Problem description. For this listing, the lines between the one holding "Frete e Envio" and the one holding "Você também pode gostar de", inclusive, must be set down exactly.

Supplied material.
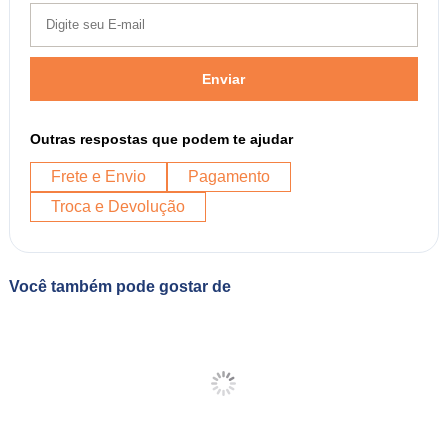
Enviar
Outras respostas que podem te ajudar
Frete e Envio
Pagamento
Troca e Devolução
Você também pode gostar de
--
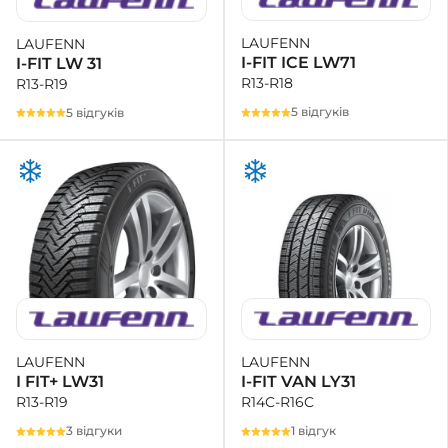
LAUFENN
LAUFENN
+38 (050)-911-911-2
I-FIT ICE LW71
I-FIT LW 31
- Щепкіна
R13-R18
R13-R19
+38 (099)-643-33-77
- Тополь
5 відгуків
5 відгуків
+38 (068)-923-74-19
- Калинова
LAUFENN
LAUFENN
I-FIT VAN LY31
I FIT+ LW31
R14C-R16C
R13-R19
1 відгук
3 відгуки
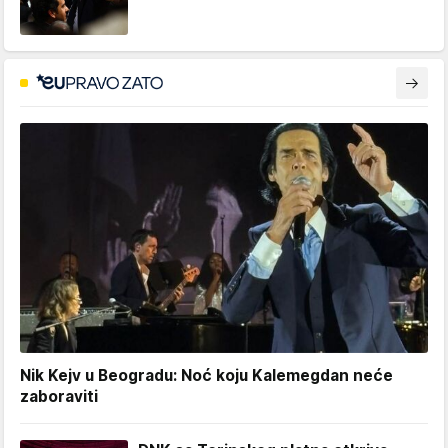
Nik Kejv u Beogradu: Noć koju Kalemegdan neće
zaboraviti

Result.
Frete e Envio
Pagamento
Troca e Devolução
Você também pode gostar de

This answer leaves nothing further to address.